The auction market has seen $1.5 billion worth of contemporary art sold in 2 weeks. Sotheby’s and Christie’s International put a number of marquee works by big names to the test in their post-war and contemporary art auctions. Firstly, on Tuesday night Sotheby’s managed to achieve an aggregate sales total of USD$343.6 million. This seemed very impressive until the following evening when Christie’s held their auction; Wednesday night saw a jaw-dropping USD$853 million in aggregate sales in less than 2 hours, shattering the high pre-sale total estimate of USD$600 million.
For Sotheby’s, a new auction record was set for the works of Jasper Johns with Flag, 1983 selling for USD$36 million. This surpasses the previous record for Johns’ work, another version of Flag sold through Christie’s in 2010 for USD$28.6 million. All in all, an increase of around USD$7 million over four years is quite impressive. Overall Sotheby’s successfully sold 85.9% of its works on offer, helping the auction house to achieve 89.3% of the sale’s potential total value. Christie’s managed to set a new auction record as well, this time for the artist Cy Twombly. One of Twombly’s characteristically scrawled, blackboard-like works untitled sold for USD$70 million. Overall, Christie’s evening auction saw 94% of the works on offer sold, helping to achieve 97% of the sale’s total potential value. Steven Murphy, Christie’s Chief Executive, commented that this “proves that enjoying works of art has become a universal pursuit in our time”.
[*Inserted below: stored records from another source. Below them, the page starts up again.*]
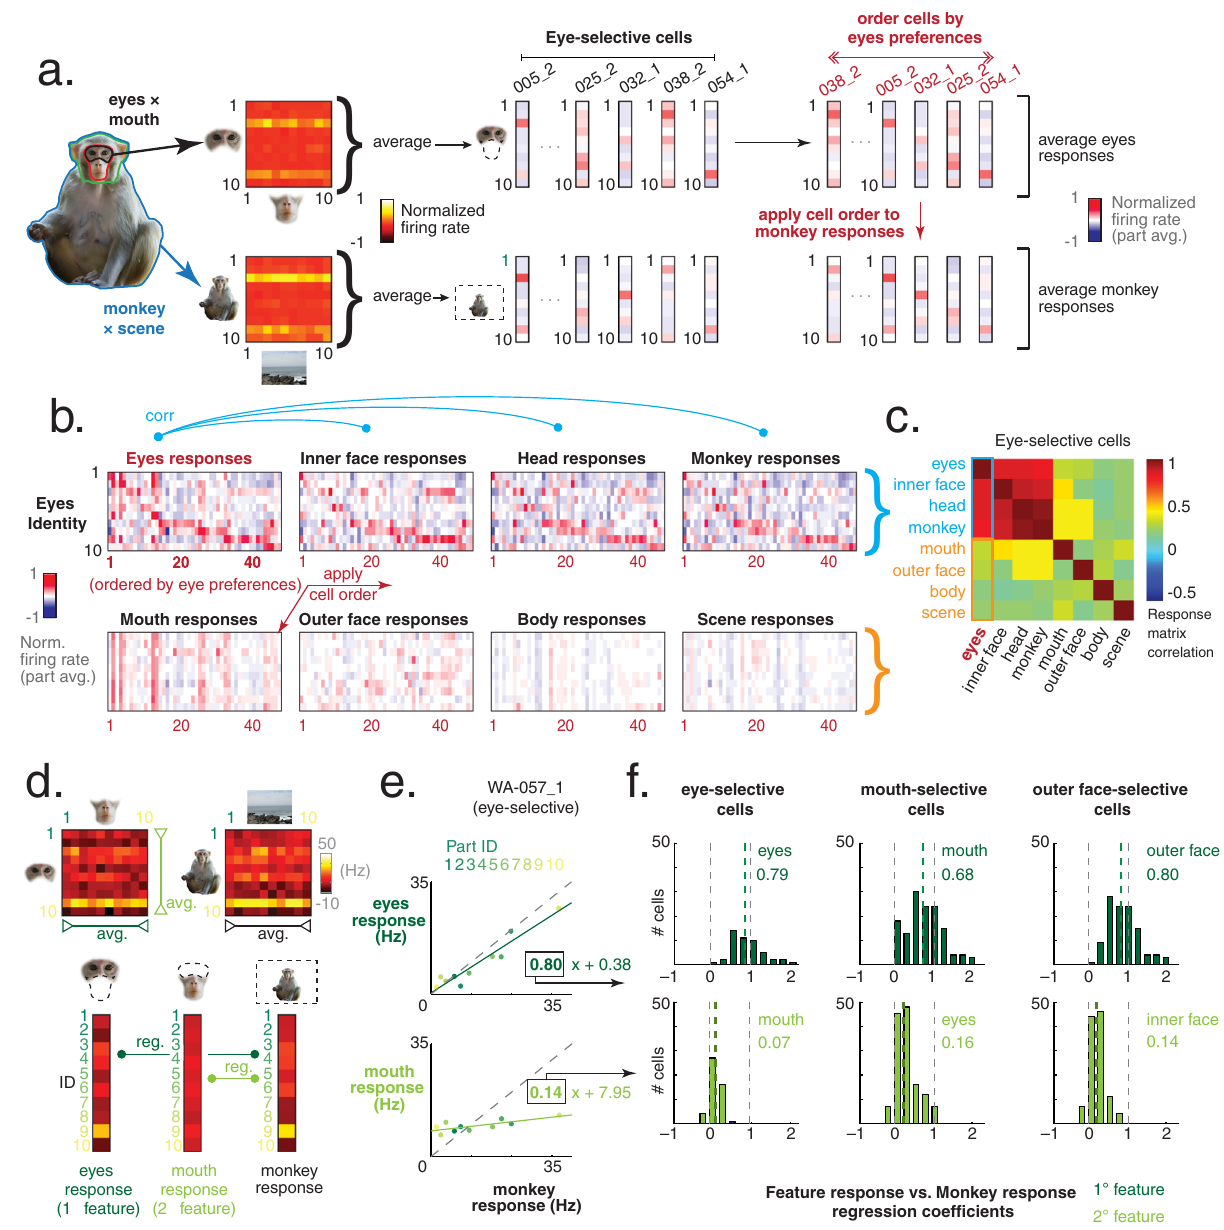
Fig. 4 | The responses to local parts predict responses to full naturalistic images. a Eyes-selectivecells:Fromresponsesto eye×mouth and monkey×scene stimuli, average eyes and average monkey responses. Population ordered by the cells ’ eye identity preferences; cell order subsequently applied to the monkey responses. b Eyes-selective cells: Heatmaps of average fi ring rates for each local part.Asin a ,cellsineachresponsematrixareorderedbyeyesidentitypreferences. c Eyes-selective cells: Pairwise correlations between part response matrices. Cor- relations between eyes responses and sorted inner face, head, and monkey response matrices are high (top row in b , outlined in blue). Correlations between eyesresponsematrixand sorted mouth,outerface,body,and sceneresponsesare lower(bottomrowin b ,outlinedinorange). d Eyes-selectivecellWA-057_1:Average responses to eyes and mouths; compared to average response for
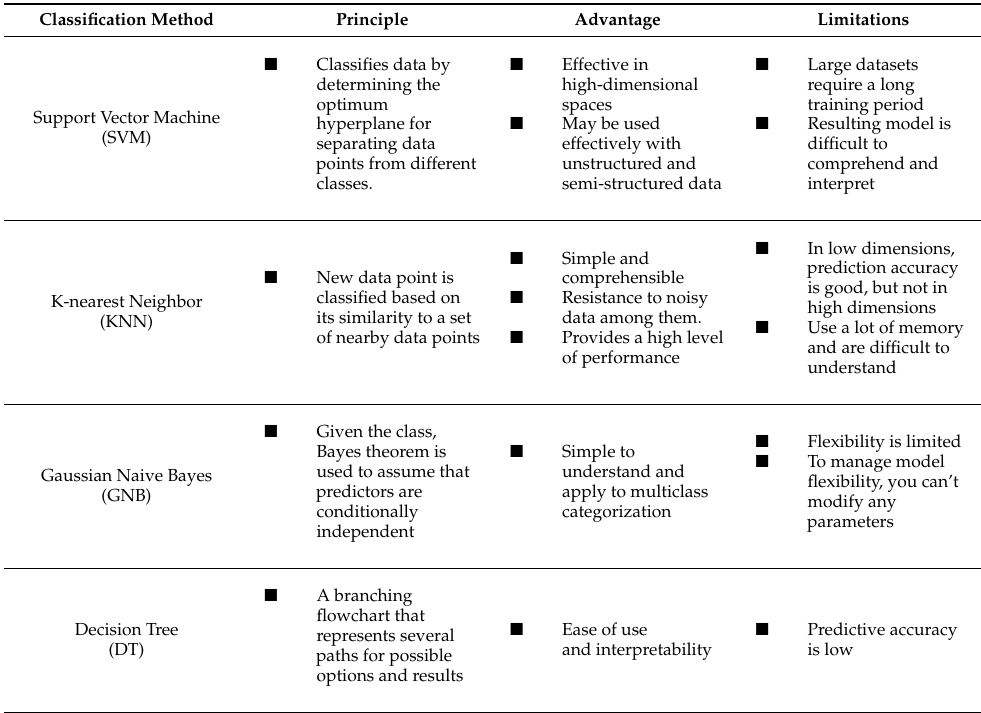
Table 3. List of the machine learning algorithms used in this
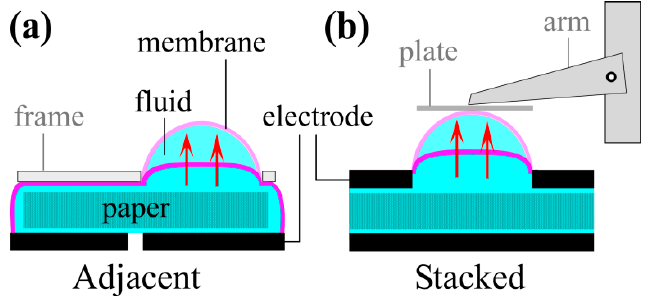
Figure 2. Device designs with ( a ) adjacent and ( b ) stacked electrodes. A paper microchannel layer is positioned between the electrodes. Fluid pumped through the paper inflates an elastomeric membrane. Force and deflection are measured using a transducer, the arm of which rests on a pressure-distributing plate placed on the membrane.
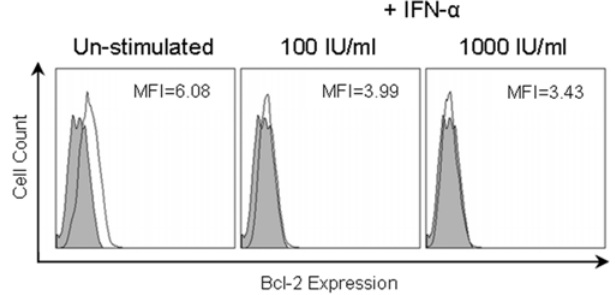
Figure 4. IFN- treatment does not induce Bcl-2 expression. Hepatocyte expression of the anti-apoptotic protein Bcl-2 was assessed by FACS. HHL-17 cells were stimulated with IFN- a at either 0 IU/ml, 100 IU/ml or 1000 IU/ml for 16 hours. Un-stimulated hepatocytes expressed low levels of Bcl-2 (MFI of 6.08), while those treated with either 100 IU/ml or 1000 IU/ml of IFN- a lost expression (MFI of 3.99 and 3.42 respectively); filled curves represent an isotype control, and solid lines represent the Bcl 2 staining.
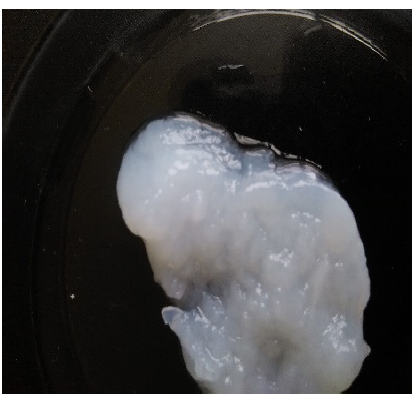
Figure 2. Appearance of dispersion containing 1.23% of BC.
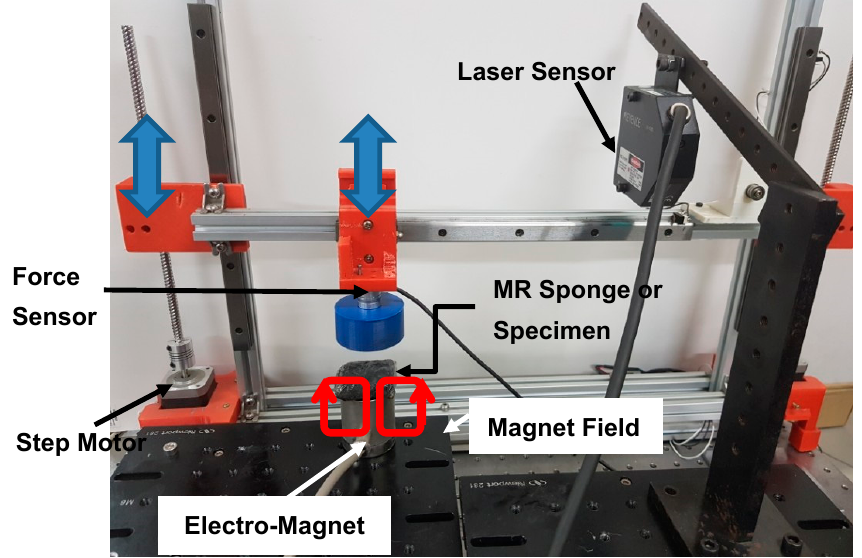
Figure 2. Photograph of force measurement system.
Andy Warhol Goes to Market
Last week the art market definitely belonged to Andy Warhol, with a number of iconic artworks by the artist going under the hammer and achieving results that drew audible gasps within the auction room. Warhol was Christie’s headline act with two silk-screen prints being put to auction by their long-time owner WestSpiel. Both the 1963 Triple Elvis [Ferus Type] and the 1966 Four Marlons were purchased together by WestSpiel, a German casino operator owned by state-run bank NRW.Bank, in 1977 for USD$185,000. Triple Elvis sold to an anonymous European telephone bidder for USD$82 million, whereas Four Marlons sold for just under USD$70 million on Wednesday night. Combined these two works sold in excess of USD$152 million, well above their combined estimates of USD$130 million. The return on these two Warhol works combined represents around 20% CAGR p.a. for WestSpiel; whom will be using the proceeds to expand their operations into a new casino. Sotheby’s also managed to sell two well-known, yet lesser Warhol works. Firstly a mint-green portrait of Elizabeth Taylor Liz#3 (Early Colored Liz), 1963 going for USD$31.5 million, above its estimate of USD$30 million. Also Warhol’s purple portrait Brigitte Bardot, 1974 selling for USD$11.6 million, well over its USD$10 million pre-sale estimate.
On the night, Christie’s auction room more closely resembled the Wall Street commodities-trading floor of the 1980s (minus the red blazers) than the usual dignified white-glove auction atmosphere, with American hedge fund managers and Asian entrepreneurs heatedly raising their paddles time and time again for the marquee works. Confidence in the market is brimming, case and point being Christie’s twenty works carrying a hefty USD$10 million plus price tag. Another bolster to market confidence remains the fact that some 37 of the artworks represented by Christie’s in this latest auction carried risk-obliterating guarantees backed either by the auction house themselves or external investors, an assurance that the pieces would sell. The takeaway from this latest round of contemporary art auctions again highlights the superiority of the trading market for contemporary artworks as previously discussed in the Artmarq, the burgeoning confidence in contemporary art and the potential returns of a long-term investment in marquee works by the best artists, a la WestSpiel’s Andy Warhols.
Andy Warhol, Triple Elvis [Ferus Type] 1963. Silkscreen Ink & Silver Paint on Linen, 208.3 x 175.3cm. Andy Warhol, Liz#3 (Early Colored Liz) 1963. Acrylic & Silkscreen Ink on Canvas, 101.6 x 101.6cm.